Em algumas aldeias ribeirinhas, os próprios índios costumam colaborar com o garimpo ilegal. "Os garimpeiros pagam de R$ 4, 5 até R$ 7 mil para serem levados de barco até os pontos onde eles vão trabalhar. É muito dinheiro para as comunidades que vivem com poucos recursos", diz Osmar Carlos da Silva, da aldeia dos uaicás (subgrupo dos ianomâmi), onde vivem 120 pessoas, boa parte delas crianças. Ele se formou em antropologia, é o único professor da escola da comunidade onde as crianças até os 12 anos cursam o ensino fundamental e é funcionário da Secretaria Indígena de Roraima, onde recebe R$ 3 mil brutos por mês.
Para Silva, muitos não conseguem resistir ao dinheiro fácil do aluguel de barcos, venda de motores ou alguns gramas de ouro, mas sabem que o benefício imediato resulta em imensos danos à região onde vivem, à pesca e à caça que lhes garante a subsistência. "Aqui pegávamos peixe de todo tipo e animais. Com o mercúrio correndo nos rios, o alimento vai escasseando", diz Silva.
Dutra assinala que, por mais que operações sejam realizadas, a proteção das fronteiras nacionais, uma extensão continental, nunca será efetiva sem o uso de tecnologia. O Brasil tem 16.866 km no total de fronteira terrestre. É uma extensão que corresponde a cinco vezes e meia a linha que divide Estados Unidos e México, com cerca de 3 mil km. Roraima, que faz limite com a Venezuela e a Guiana, tem a terceira maior faixa de fronteira; o Acre, a segunda e o Amazonas, a primeira.
---
> CONJUNTO DE TAREFAS
**1.** Segundo o texto sobre o garimpo ilegal, quantos quilômetros de fronteira terrestre o Brasil tem no total?
**2.** Dê sequência ao texto sobre o garimpo ilegal, começando logo depois da última frase.

> MATERIAL APRESENTADO
---
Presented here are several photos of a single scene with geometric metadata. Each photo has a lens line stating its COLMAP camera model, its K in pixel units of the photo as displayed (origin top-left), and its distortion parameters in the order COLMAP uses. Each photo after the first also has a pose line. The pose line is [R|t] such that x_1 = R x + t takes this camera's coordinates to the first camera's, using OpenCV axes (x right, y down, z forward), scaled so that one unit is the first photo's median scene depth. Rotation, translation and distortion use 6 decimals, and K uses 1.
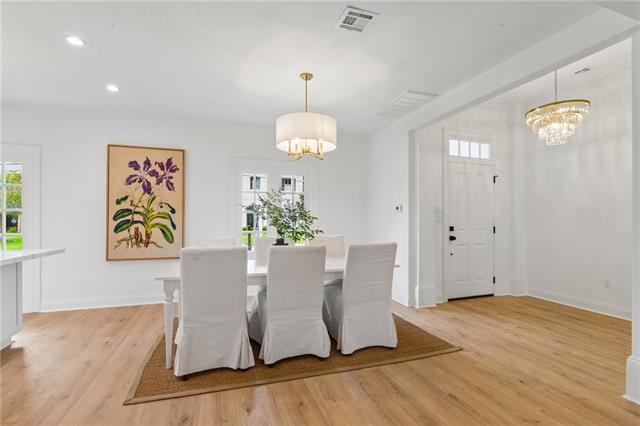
lens RADIAL K [[302.2, 0, 319.4], [0, 302.2, 220.2], [0, 0, 1]] dist [-0.003187, -0.000128]
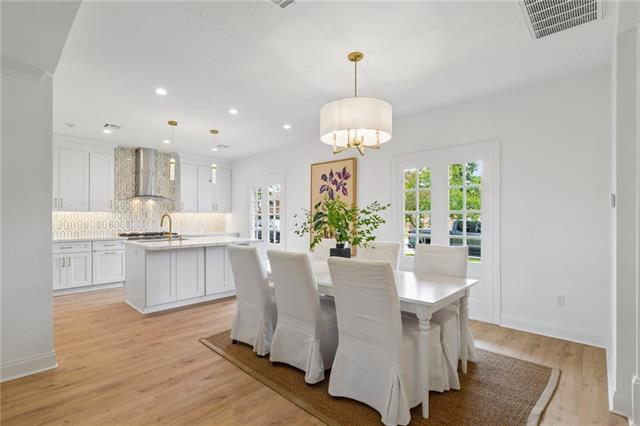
---
> RESPOSTAS POR TAREFA
**1.** 16.866 km.

**2.**
Em 2012, o governo federal iniciou o Sistema Integrado de Monitoramento de Fronteiras (Sisfron). Foi criado pelo Exército e deveria integrar radares, sensores, satélites e outros instrumentos de monitoramento e transmissão de dados. Desde que começou a ser implantado e até 2016, de acordo com dados do Exército, já foi investido R$ 1, 37 bilhão. Entretanto, a partir de então, os valores estão em queda livre. Em 2016, o Sisfron obteve R$ 182 milhões; neste ano há expectativa de aumento dos recursos, mas a crise econômica não deve tornar isso possível. Dessa forma, o projeto que chegou a ser tratado como a solução que poderia enfrentar o desafio de proteger e vigiar essa área gigantesca, até agora só conseguiu cobrir aproximadamente 4% das fronteiras, ou seja 650 km.
"Sabemos que os verdadeiros donos do ouro estão muito longe daqui e conhecemos a forma como esse pessoal trabalha", diz o capitão Pedro Alvim, o mesmo que ajudou a explodir o motor e que mostra as pedras de ouro e armas improvisadas que foram recolhidas nas operações.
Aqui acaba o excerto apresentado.